> What is being asked: Output the portion of the passage about changing the exile administration's name, starting with "Many prominent rangzen" and going on through "our exile administration.", word for word.

> Document passage:
Many prominent rangzen activists and Youth Congress leaders continue to object to this name change. But since they have no representation in the parliament, their protests and remonstrations have had little practical impact. Had these individuals walked the talk and contested last year’s parliamentary elections, I think many of them, given their reputation for calling a spade a spade, would have won hands down. Once in the parliament they would have been able to more decisively influence the draft of many a legislation including the one to change the title of our exile administration.
It is worth mentioning here that in March this year another opportunity to reassess the name change went begging when during the budget session of the parliament an amendment motion introduced specifically to review this change narrowly failed (by just 6 votes) to achieve the required two-thirds majority (a total of 23 votes were cast in favour of the motion). Had the aforementioned individuals electorally entered the parliament instead of persistently operating outside it, we may have had a different result altogether.

> Source data:
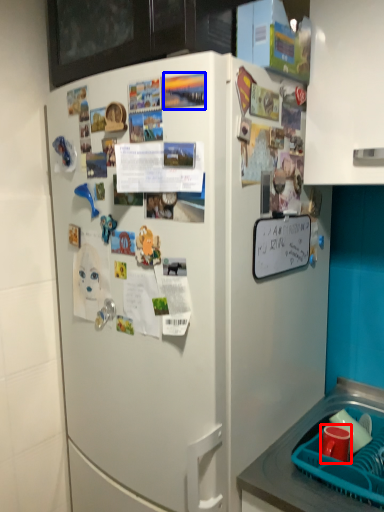
Question: Which object is further to the camera taking this photo, coffee cup (highlighted by a red box) or poster (highlighted by a blue box)?

Choices:
 (A) coffee cup
 (B) poster

Answer: (A)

> Solution to the exercise:
Many prominent rangzen activists and Youth Congress leaders continue to object to this name change. But since they have no representation in the parliament, their protests and remonstrations have had little practical impact. Had these individuals walked the talk and contested last year’s parliamentary elections, I think many of them, given their reputation for calling a spade a spade, would have won hands down. Once in the parliament they would have been able to more decisively influence the draft of many a legislation including the one to change the title of our exile administration.